> [Instructions to follow] Exactly the lines from the one containing "Εκπαίδευση & Έρευνα" through the end of the data, and nothing more, should be retyped; pictures stay out.

>>>>

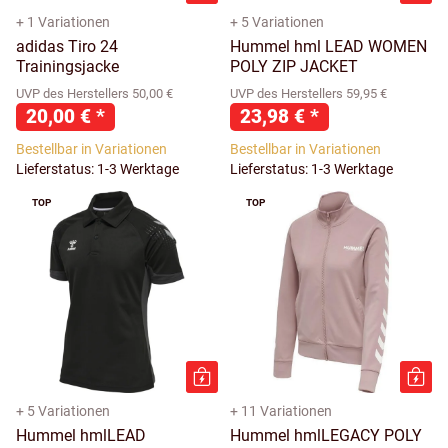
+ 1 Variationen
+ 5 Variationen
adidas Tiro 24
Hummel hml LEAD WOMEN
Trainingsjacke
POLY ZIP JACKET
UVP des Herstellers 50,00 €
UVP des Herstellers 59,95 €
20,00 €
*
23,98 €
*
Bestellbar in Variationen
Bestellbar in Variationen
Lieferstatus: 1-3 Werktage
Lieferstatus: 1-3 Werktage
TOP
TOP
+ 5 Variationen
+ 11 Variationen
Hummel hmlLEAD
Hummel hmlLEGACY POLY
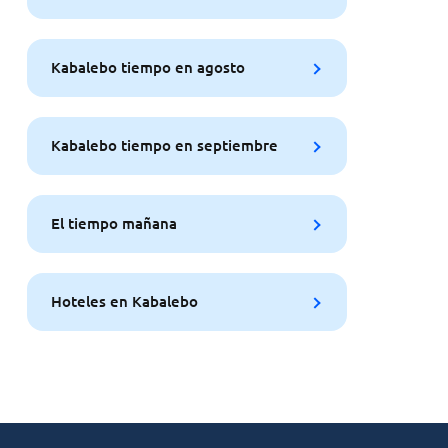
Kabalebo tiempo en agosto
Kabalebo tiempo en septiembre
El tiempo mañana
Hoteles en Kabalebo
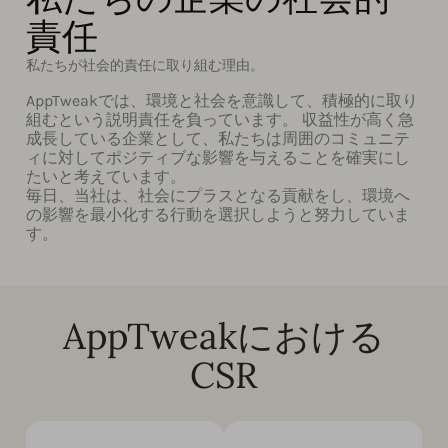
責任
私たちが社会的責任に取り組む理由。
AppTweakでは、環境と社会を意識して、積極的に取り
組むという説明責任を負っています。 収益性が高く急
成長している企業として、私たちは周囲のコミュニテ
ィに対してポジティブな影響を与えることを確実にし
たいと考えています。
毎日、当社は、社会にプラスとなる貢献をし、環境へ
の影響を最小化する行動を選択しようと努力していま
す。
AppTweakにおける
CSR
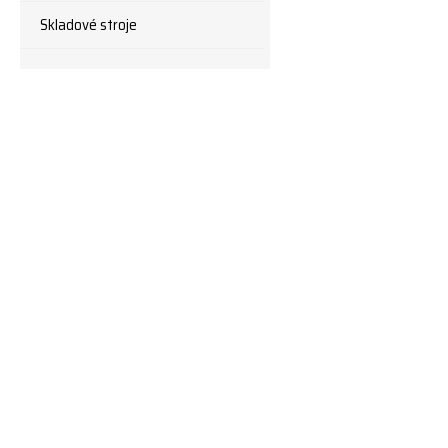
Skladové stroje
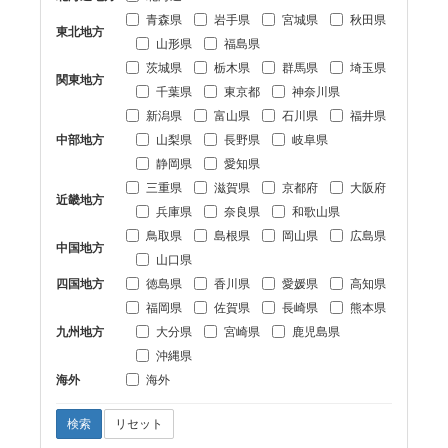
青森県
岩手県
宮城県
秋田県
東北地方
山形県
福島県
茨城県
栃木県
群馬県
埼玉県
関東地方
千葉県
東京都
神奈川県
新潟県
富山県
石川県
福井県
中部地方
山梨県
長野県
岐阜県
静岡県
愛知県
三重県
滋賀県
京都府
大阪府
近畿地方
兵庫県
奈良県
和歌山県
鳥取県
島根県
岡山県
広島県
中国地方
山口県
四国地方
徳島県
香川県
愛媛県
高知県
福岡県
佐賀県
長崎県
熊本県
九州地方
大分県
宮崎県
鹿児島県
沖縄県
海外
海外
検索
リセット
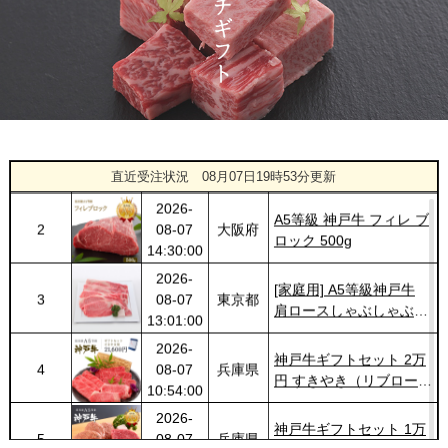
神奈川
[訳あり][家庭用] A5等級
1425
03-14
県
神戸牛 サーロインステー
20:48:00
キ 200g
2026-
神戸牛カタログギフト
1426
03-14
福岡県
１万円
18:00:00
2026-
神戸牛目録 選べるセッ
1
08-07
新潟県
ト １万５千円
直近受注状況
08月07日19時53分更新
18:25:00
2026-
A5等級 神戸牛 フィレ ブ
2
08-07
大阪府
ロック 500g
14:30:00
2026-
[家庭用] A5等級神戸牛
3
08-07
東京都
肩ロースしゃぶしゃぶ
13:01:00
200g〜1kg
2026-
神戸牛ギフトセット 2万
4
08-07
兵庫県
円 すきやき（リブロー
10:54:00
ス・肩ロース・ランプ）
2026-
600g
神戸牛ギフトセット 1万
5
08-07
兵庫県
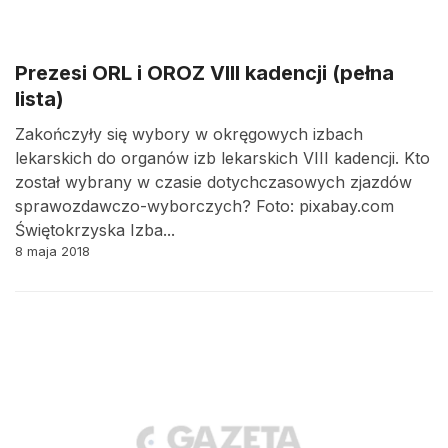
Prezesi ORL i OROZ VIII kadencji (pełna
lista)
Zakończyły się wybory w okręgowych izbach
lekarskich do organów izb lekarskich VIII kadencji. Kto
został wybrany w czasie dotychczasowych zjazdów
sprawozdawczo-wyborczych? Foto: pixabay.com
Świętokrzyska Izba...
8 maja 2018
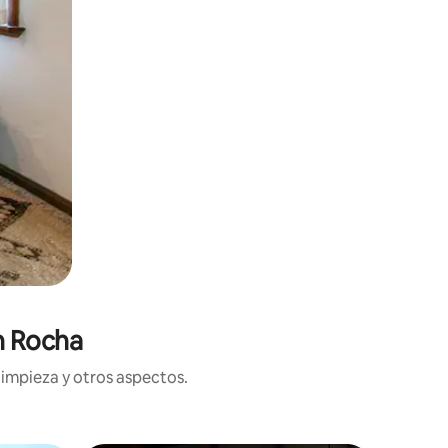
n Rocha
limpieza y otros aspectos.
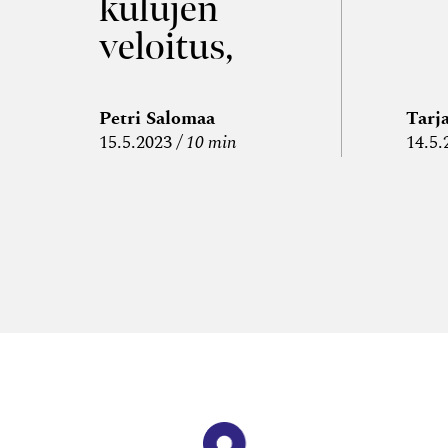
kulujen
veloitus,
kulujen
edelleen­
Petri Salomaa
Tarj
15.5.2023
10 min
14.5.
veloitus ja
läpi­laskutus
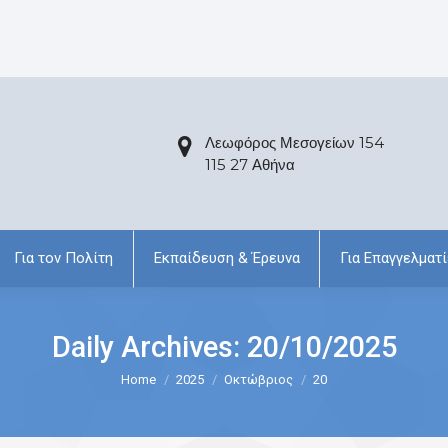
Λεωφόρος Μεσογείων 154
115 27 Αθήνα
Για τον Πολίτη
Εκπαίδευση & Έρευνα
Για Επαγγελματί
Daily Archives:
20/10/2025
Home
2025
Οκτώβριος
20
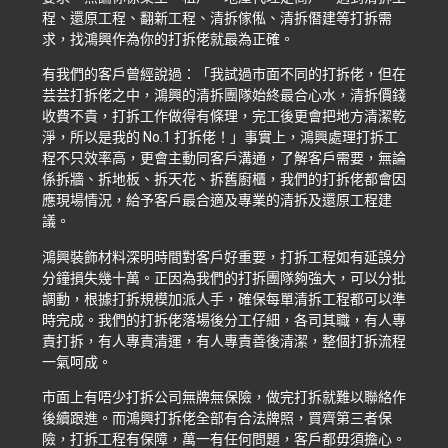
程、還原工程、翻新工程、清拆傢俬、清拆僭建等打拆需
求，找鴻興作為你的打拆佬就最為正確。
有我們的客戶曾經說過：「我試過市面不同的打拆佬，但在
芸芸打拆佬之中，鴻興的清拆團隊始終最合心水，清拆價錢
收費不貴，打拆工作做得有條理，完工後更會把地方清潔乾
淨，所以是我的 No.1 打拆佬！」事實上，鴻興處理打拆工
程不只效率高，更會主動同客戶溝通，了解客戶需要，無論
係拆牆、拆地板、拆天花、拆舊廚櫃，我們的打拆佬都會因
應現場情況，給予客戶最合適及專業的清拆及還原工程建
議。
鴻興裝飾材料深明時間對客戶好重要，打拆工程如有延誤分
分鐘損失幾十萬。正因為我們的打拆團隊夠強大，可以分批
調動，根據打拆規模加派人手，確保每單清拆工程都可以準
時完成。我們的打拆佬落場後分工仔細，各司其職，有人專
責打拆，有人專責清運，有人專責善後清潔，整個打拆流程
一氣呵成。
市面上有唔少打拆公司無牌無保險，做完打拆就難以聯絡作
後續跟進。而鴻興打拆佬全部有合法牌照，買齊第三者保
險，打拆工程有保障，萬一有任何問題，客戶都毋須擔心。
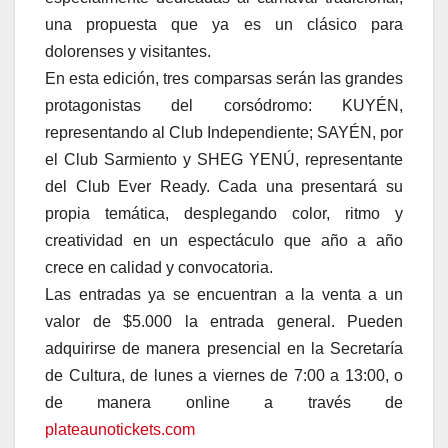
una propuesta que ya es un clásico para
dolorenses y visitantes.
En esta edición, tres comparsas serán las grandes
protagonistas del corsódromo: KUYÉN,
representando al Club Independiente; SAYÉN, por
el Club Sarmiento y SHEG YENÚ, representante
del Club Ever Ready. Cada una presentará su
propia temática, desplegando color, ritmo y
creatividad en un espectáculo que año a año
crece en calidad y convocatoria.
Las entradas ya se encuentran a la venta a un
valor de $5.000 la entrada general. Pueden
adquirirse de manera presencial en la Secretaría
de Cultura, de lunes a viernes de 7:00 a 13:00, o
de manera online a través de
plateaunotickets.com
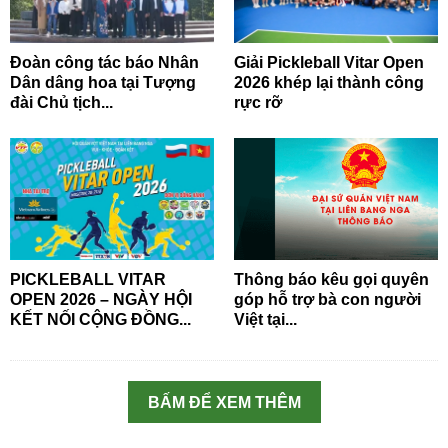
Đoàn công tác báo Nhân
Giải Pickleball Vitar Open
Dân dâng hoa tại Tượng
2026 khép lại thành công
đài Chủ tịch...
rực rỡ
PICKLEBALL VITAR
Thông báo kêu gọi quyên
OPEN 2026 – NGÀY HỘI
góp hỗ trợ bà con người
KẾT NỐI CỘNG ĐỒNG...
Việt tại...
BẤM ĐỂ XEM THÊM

<<<<

> [Reply]
Εκπαίδευση & Έρευνα
Για Επαγγελματί
Daily Archives:
20/10/2025
Home
2025
Οκτώβριος
20
程、還原工程、翻新工程、清拆傢俬、清拆僭建等打拆需
求，找鴻興作為你的打拆佬就最為正確。
有我們的客戶曾經說過：「我試過市面不同的打拆佬，但在
芸芸打拆佬之中，鴻興的清拆團隊始終最合心水，清拆價錢
收費不貴，打拆工作做得有條理，完工後更會把地方清潔乾
淨，所以是我的 No.1 打拆佬！」事實上，鴻興處理打拆工
程不只效率高，更會主動同客戶溝通，了解客戶需要，無論
係拆牆、拆地板、拆天花、拆舊廚櫃，我們的打拆佬都會因
應現場情況，給予客戶最合適及專業的清拆及還原工程建
議。
鴻興裝飾材料深明時間對客戶好重要，打拆工程如有延誤分
分鐘損失幾十萬。正因為我們的打拆團隊夠強大，可以分批
調動，根據打拆規模加派人手，確保每單清拆工程都可以準
時完成。我們的打拆佬落場後分工仔細，各司其職，有人專
責打拆，有人專責清運，有人專責善後清潔，整個打拆流程
一氣呵成。
市面上有唔少打拆公司無牌無保險，做完打拆就難以聯絡作
後續跟進。而鴻興打拆佬全部有合法牌照，買齊第三者保
險，打拆工程有保障，萬一有任何問題，客戶都毋須擔心。
una propuesta que ya es un clásico para
dolorenses y visitantes.
En esta edición, tres comparsas serán las grandes
protagonistas del corsódromo: KUYÉN,
representando al Club Independiente; SAYÉN, por
el Club Sarmiento y SHEG YENÚ, representante
del Club Ever Ready. Cada una presentará su
propia temática, desplegando color, ritmo y
creatividad en un espectáculo que año a año
crece en calidad y convocatoria.
Las entradas ya se encuentran a la venta a un
valor de $5.000 la entrada general. Pueden
adquirirse de manera presencial en la Secretaría
de Cultura, de lunes a viernes de 7:00 a 13:00, o
de manera online a través de
plateaunotickets.com
Đoàn công tác báo Nhân
Giải Pickleball Vitar Open
Dân dâng hoa tại Tượng
2026 khép lại thành công
đài Chủ tịch...
rực rỡ
PICKLEBALL VITAR
Thông báo kêu gọi quyên
OPEN 2026 – NGÀY HỘI
góp hỗ trợ bà con người
KẾT NỐI CỘNG ĐỒNG...
Việt tại...
BẤM ĐỂ XEM THÊM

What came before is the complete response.